:: Required tasks ::
**a.** In the Fort Gibson passage, on what date did Captain Jesse Bean's company arrive at Fort Gibson?
**b.** Please extract the portion of the Fort Gibson passage that begins at the words "During the Black" and stops after "in the east.", copying it word for word.

During the Black Hawk War in Illinois, Congress passed an act, July 15, 1832, providing for a battalion of mounted rangers, to be composed of six companies of approximately one hundred volunteer officers and privates to each company, to serve for one year. Captain Jesse Bean of Tennessee raised a company in Arkansas, and made his rendezvous at Batesville the last of August, 9 taking up his march to Fort Gibson where he arrived September 14, and where his company, the first of the rangers at that post, was to attend the commissioners upon such duties as should be required of them. Bean was soon to meet one of the world’s greatest writers, whose coming to Fort Gibson was the result of a series of happenings that were then taking place in the east.

Mr. Ellsworth was the first of the commissioners to prepare for departure to Fort Gibson. He was planning to go by way of the Arkansas, but after learning from the Secretary of War that Colonel A. P. Chouteau was at Saint Louis, concluded to meet him there and return with him to Fort Gibson by way of the Missouri and Independence. He left Hartford August 20, by way of Lake Erie and the Ohio River, hoping by this northern route to avoid the cholera that was then raging further south.

Washington Irving

Irving Washington
Irving Washington

Washington Irving sailed from Havre for New York in the summer of 1832. On the same boat were Charles Joseph Latrobe, an Englishman, and Count de Portales of Switzerland, whom he had met in Europe. The three became friends and made several sight-seeing trips together after their arrival in New York. While traveling on Lake Erie, they met Ellsworth whom Irving described 10 as a very gentlemanly and amiable person, and an excellent traveling companion. And well he might think so, for in an excess of amiability Ellsworth invited the three of them to accompany him to Fort Gibson. They were delighted to accept the invitation, and were enthusiastic over the prospect of visiting this far western outpost of which the east was then hearing so much. And the “idea of traveling on horseback through the forests and prairies, camping in tents at nights, and hunting deer, buffaloes, and wild turkeys,” Irving wrote to his sister, strongly fascinated them. They arrived at Cincinnati September first, embarked on a boat there the third, changed at Louisville the next day, and arrived at Saint Louis on the eleventh. While there preparing for the overland journey, Irving went to Jefferson Barracks to see the prisoner Black Hawk, whom he described as an old man, upwards of seventy, emaciated and enfeebled by the sufferings he has experienced, and by a touch of cholera. They also drove out to see Governor Clark, “a fine, healthy, robust man, tall, about fifty, hair getting gray.”

:: Dataset records ::
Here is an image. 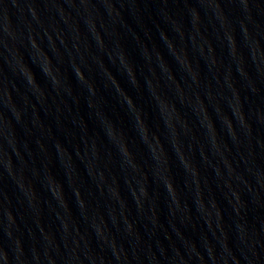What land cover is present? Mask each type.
Listing matches in <instances>:
<instances>
[{
  "label": "water",
  "instance_id": "water-1",
  "mask_svg": "<svg viewBox=\"0 0 264 264\" xmlns=\"http://www.w3.org/2000/svg\"><path fill=\"white\" fill-rule=\"evenodd\" d=\"M0 264H264V0H0Z\"/></svg>",
  "mask_w": 264,
  "mask_h": 264
}]
</instances>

:: Answers below ::
**a.** September 14

**b.**
During the Black Hawk War in Illinois, Congress passed an act, July 15, 1832, providing for a battalion of mounted rangers, to be composed of six companies of approximately one hundred volunteer officers and privates to each company, to serve for one year. Captain Jesse Bean of Tennessee raised a company in Arkansas, and made his rendezvous at Batesville the last of August, 9 taking up his march to Fort Gibson where he arrived September 14, and where his company, the first of the rangers at that post, was to attend the commissioners upon such duties as should be required of them. Bean was soon to meet one of the world’s greatest writers, whose coming to Fort Gibson was the result of a series of happenings that were then taking place in the east.